This is from A.G. Harmon’s “Bread and Circuses,” posted at Good Letters, the blog of Image:

Just as democracy requires care—the hard work of civic participation, and an often discomforting engagement with communal undertakings—lest the very thing that is so great about it, autonomy, degenerate into self-absorption, so does the mind require some type of resistance, lest those entertainments that enthrall us with their sparkling changefulness turn one means of knowing truth and beauty into a caricature of itself.

For it is a truism that modern life is largely visual; even the most important aspects of our culture are assessed upon their “telegenicity” and “punch.” The path can even be traced. According to Berger, the average shot length of American movies stood at 27.9 seconds in 1953. In 2007, it was 2.5 seconds.

Not only do we require novelty—something bigger and more engaging than the last thing that popped out of the box—but the speed at which these changes must occur is ramping up like a coke addict’s frenzy for a higher high.

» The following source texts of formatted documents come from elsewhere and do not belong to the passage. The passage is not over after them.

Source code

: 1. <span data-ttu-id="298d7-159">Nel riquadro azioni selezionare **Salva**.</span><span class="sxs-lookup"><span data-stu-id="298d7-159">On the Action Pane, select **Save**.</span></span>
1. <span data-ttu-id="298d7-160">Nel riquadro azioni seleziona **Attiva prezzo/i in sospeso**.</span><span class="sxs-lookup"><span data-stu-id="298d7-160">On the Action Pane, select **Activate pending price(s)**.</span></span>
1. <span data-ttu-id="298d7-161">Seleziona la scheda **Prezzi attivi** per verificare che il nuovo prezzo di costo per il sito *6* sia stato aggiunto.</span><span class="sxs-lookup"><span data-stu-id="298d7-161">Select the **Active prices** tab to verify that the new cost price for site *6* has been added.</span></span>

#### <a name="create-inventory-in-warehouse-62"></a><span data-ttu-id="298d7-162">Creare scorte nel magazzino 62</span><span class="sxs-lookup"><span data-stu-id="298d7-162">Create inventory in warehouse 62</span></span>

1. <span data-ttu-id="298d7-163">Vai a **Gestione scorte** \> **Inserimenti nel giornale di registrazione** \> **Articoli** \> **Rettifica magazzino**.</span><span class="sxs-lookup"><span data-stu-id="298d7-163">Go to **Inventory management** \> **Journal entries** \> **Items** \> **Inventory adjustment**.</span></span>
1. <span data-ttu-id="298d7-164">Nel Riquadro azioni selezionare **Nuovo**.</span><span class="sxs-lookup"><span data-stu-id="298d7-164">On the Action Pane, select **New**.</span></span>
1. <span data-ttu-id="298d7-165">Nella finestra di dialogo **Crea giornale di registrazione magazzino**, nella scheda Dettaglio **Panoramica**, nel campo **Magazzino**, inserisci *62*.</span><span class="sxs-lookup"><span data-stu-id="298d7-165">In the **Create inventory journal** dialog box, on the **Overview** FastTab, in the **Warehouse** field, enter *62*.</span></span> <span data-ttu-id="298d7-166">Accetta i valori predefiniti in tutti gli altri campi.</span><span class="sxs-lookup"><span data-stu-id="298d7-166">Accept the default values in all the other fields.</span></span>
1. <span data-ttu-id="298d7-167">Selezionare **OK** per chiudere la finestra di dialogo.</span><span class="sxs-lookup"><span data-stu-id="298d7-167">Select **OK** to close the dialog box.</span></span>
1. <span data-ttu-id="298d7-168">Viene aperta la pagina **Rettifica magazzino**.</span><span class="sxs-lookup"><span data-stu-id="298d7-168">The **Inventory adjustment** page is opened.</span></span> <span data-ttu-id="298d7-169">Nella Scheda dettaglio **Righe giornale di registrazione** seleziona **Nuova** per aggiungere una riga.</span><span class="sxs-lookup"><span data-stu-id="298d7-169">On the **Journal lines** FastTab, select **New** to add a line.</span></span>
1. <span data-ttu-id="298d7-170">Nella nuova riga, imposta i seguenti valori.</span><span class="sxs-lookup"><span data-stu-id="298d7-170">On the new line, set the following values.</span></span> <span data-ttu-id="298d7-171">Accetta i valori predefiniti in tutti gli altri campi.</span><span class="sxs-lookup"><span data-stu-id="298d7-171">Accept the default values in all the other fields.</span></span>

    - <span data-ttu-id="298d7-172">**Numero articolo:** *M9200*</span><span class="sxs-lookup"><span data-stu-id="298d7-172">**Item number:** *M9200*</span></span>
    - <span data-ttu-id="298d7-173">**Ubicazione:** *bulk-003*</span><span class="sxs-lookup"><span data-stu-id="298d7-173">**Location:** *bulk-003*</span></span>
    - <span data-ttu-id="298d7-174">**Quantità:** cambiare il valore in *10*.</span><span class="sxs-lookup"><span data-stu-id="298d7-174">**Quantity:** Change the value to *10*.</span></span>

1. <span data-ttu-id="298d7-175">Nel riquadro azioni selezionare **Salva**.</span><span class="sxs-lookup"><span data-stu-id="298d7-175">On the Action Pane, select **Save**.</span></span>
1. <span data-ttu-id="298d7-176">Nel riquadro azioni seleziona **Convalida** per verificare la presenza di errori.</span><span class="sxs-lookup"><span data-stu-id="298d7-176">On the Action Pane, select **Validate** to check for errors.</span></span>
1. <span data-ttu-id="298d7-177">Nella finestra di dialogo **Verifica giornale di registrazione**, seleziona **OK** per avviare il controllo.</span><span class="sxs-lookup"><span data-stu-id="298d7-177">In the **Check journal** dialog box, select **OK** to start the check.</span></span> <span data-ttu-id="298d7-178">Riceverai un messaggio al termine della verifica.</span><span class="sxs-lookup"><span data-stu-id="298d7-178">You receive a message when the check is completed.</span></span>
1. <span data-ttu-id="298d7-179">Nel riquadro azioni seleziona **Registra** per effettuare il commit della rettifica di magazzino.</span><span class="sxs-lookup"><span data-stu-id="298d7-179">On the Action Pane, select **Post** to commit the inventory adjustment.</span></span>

If to exercise the body we must accept discomfort, pushing beyond pain, to exercise the mind requires a related effort, an involvement that rejects the passive, formaldehyde bath of strobing visuals. A human is more than his eyes—certainly more than his ocular reflexes—and to be human means breaking free of this dangerous trap.

Odysseus had to sail past the lotus eaters, restful and delicious as their land was, lest he be dragged down to an everlasting sleep. It seems modern man’s plight is avoiding that which bedazzles as much as that which sedates.

Still, either way, the alternative is an incapacitating torpor—a heedless stasis—a deadly lie that wears the mask of peace.